About 70% of patients in both groups displayed GGO, a highly suggestive pattern of COVID-19 pneumonia, on CT scan, with no statistically significant difference between the two groups. Findings associated with severe to critical clinical conditions (cavity, linear opacity, bronchiectasis, and consolidation alone) were not significantly different between the two groups and were within the same ballpark as those seen in studies of the general population (43, 44).

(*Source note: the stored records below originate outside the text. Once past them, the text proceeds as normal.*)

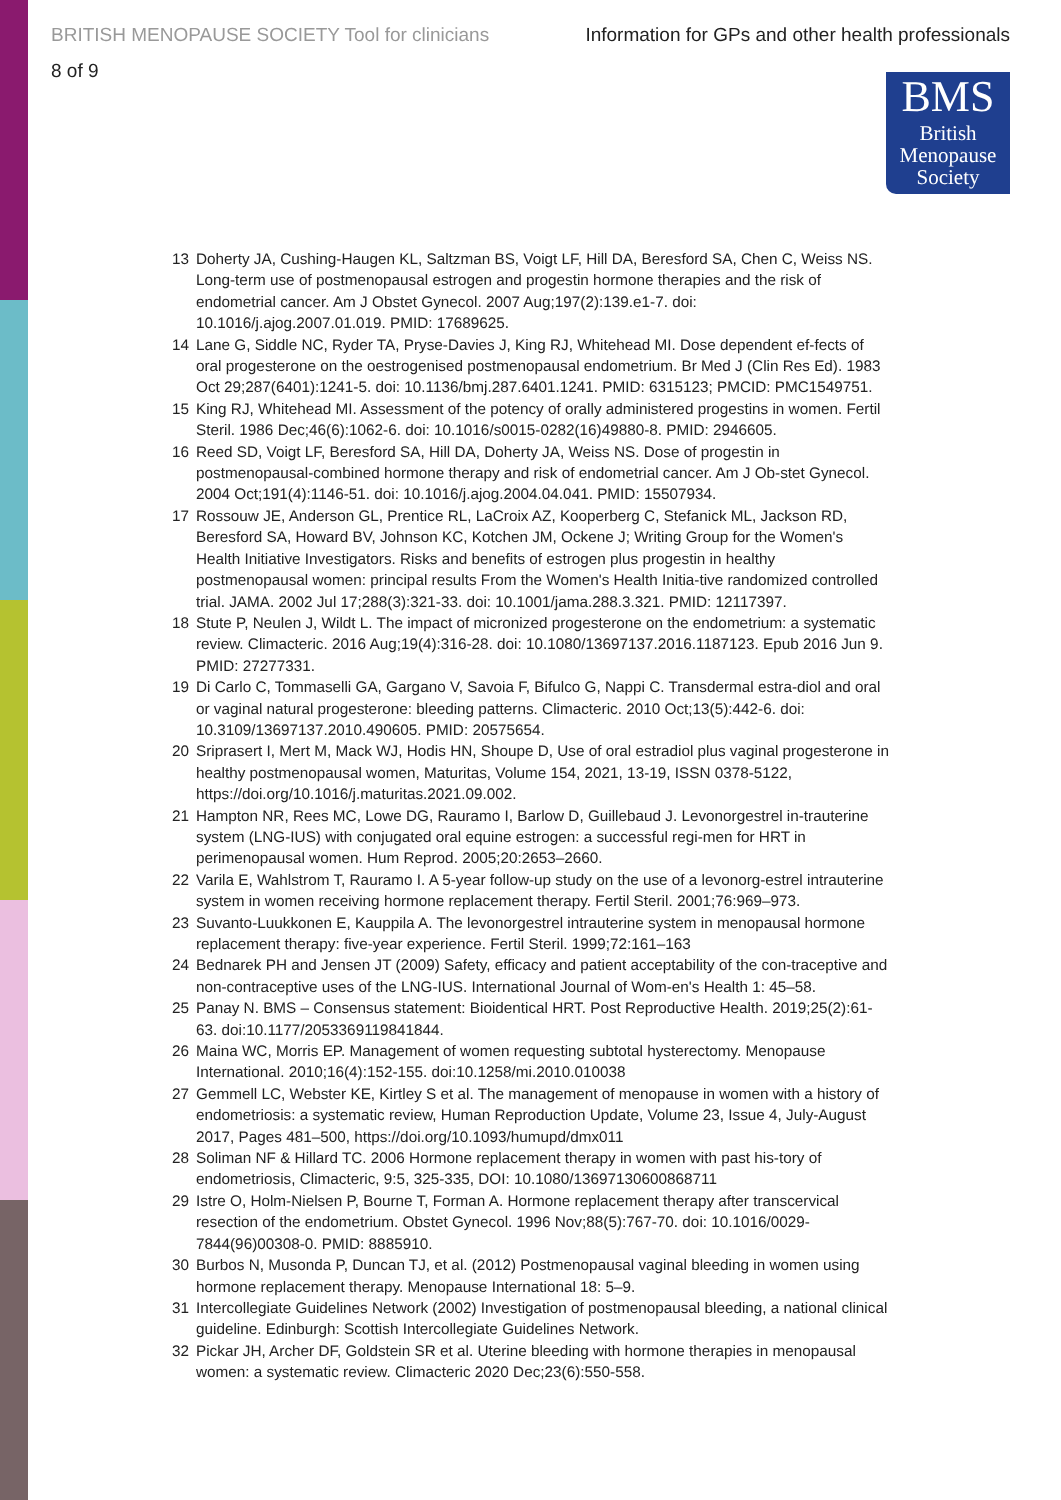BRITISH MENOPAUSE SOCIETY Tool for clinicians Information for GPs and other health professionals
8 of 9
BMS
British
Menopause
Society
13 Doherty JA, Cushing-Haugen KL, Saltzman BS, Voigt LF, Hill DA, Beresford SA, Chen C, Weiss NS. Long-term use of postmenopausal estrogen and progestin hormone therapies and the risk of endometrial cancer. Am J Obstet Gynecol. 2007 Aug;197(2):139.e1-7. doi: 10.1016/j.ajog.2007.01.019. PMID: 17689625.
14 Lane G, Siddle NC, Ryder TA, Pryse-Davies J, King RJ, Whitehead MI. Dose dependent ef-fects of oral progesterone on the oestrogenised postmenopausal endometrium. Br Med J (Clin Res Ed). 1983 Oct 29;287(6401):1241-5. doi: 10.1136/bmj.287.6401.1241. PMID: 6315123; PMCID: PMC1549751.
15 King RJ, Whitehead MI. Assessment of the potency of orally administered progestins in women. Fertil Steril. 1986 Dec;46(6):1062-6. doi: 10.1016/s0015-0282(16)49880-8. PMID: 2946605.
16 Reed SD, Voigt LF, Beresford SA, Hill DA, Doherty JA, Weiss NS. Dose of progestin in postmenopausal-combined hormone therapy and risk of endometrial cancer. Am J Ob-stet Gynecol. 2004 Oct;191(4):1146-51. doi: 10.1016/j.ajog.2004.04.041. PMID: 15507934.
17 Rossouw JE, Anderson GL, Prentice RL, LaCroix AZ, Kooperberg C, Stefanick ML, Jackson RD, Beresford SA, Howard BV, Johnson KC, Kotchen JM, Ockene J; Writing Group for the Women's Health Initiative Investigators. Risks and benefits of estrogen plus progestin in healthy postmenopausal women: principal results From the Women's Health Initia-tive randomized controlled trial. JAMA. 2002 Jul 17;288(3):321-33. doi: 10.1001/jama.288.3.321. PMID: 12117397.
18 Stute P, Neulen J, Wildt L. The impact of micronized progesterone on the endometrium: a systematic review. Climacteric. 2016 Aug;19(4):316-28. doi: 10.1080/13697137.2016.1187123. Epub 2016 Jun 9. PMID: 27277331.
19 Di Carlo C, Tommaselli GA, Gargano V, Savoia F, Bifulco G, Nappi C. Transdermal estra-diol and oral or vaginal natural progesterone: bleeding patterns. Climacteric. 2010 Oct;13(5):442-6. doi: 10.3109/13697137.2010.490605. PMID: 20575654.
20 Sriprasert I, Mert M, Mack WJ, Hodis HN, Shoupe D, Use of oral estradiol plus vaginal progesterone in healthy postmenopausal women, Maturitas, Volume 154, 2021, 13-19, ISSN 0378-5122, https://doi.org/10.1016/j.maturitas.2021.09.002.
21 Hampton NR, Rees MC, Lowe DG, Rauramo I, Barlow D, Guillebaud J. Levonorgestrel in-trauterine system (LNG-IUS) with conjugated oral equine estrogen: a successful regi-men for HRT in perimenopausal women. Hum Reprod. 2005;20:2653–2660.
22 Varila E, Wahlstrom T, Rauramo I. A 5-year follow-up study on the use of a levonorg-estrel intrauterine system in women receiving hormone replacement therapy. Fertil Steril. 2001;76:969–973.
23 Suvanto-Luukkonen E, Kauppila A. The levonorgestrel intrauterine system in menopausal hormone replacement therapy: five-year experience. Fertil Steril. 1999;72:161–163
24 Bednarek PH and Jensen JT (2009) Safety, efficacy and patient acceptability of the con-traceptive and non-contraceptive uses of the LNG-IUS. International Journal of Wom-en's Health 1: 45–58.
25 Panay N. BMS – Consensus statement: Bioidentical HRT. Post Reproductive Health. 2019;25(2):61-63. doi:10.1177/2053369119841844.
26 Maina WC, Morris EP. Management of women requesting subtotal hysterectomy. Menopause International. 2010;16(4):152-155. doi:10.1258/mi.2010.010038
27 Gemmell LC, Webster KE, Kirtley S et al. The management of menopause in women with a history of endometriosis: a systematic review, Human Reproduction Update, Volume 23, Issue 4, July-August 2017, Pages 481–500, https://doi.org/10.1093/humupd/dmx011
28 Soliman NF & Hillard TC. 2006 Hormone replacement therapy in women with past his-tory of endometriosis, Climacteric, 9:5, 325-335, DOI: 10.1080/13697130600868711
29 Istre O, Holm-Nielsen P, Bourne T, Forman A. Hormone replacement therapy after transcervical resection of the endometrium. Obstet Gynecol. 1996 Nov;88(5):767-70. doi: 10.1016/0029-7844(96)00308-0. PMID: 8885910.
30 Burbos N, Musonda P, Duncan TJ, et al. (2012) Postmenopausal vaginal bleeding in women using hormone replacement therapy. Menopause International 18: 5–9.
31 Intercollegiate Guidelines Network (2002) Investigation of postmenopausal bleeding, a national clinical guideline. Edinburgh: Scottish Intercollegiate Guidelines Network.
32 Pickar JH, Archer DF, Goldstein SR et al. Uterine bleeding with hormone therapies in menopausal women: a systematic review. Climacteric 2020 Dec;23(6):550-558.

Among critically ill patients, pleural effusion (23%), an extra pulmonary lesion suggestive of severe inflammation and viral load (43), was usually more common. Another study found that while it was present in all of the RTRs, it was much higher in the control group. Neither group showed statistically significant differences in our investigation. Immunosuppressive drugs may prevent cytokine release, which is thought to cause pleural effusion, explaining why this finding is absent in RTRs. The prevalence of bilateral, peripheral, and basal lesions was statistically higher in the control group. As an additional point, the RTRs had a significantly higher prevalence of unilateral and diffuse lesions, and the ratios did not agree with those found in earlier research (43, 44). The prevalence of pulmonary involvement was higher in the control group as a whole.
There are some limitations to our study. We had a limited number of participants in our study, and we only followed them for a brief period. Secondly, there wasn't enough useful information to go around because our facility doesn't have many registry databases.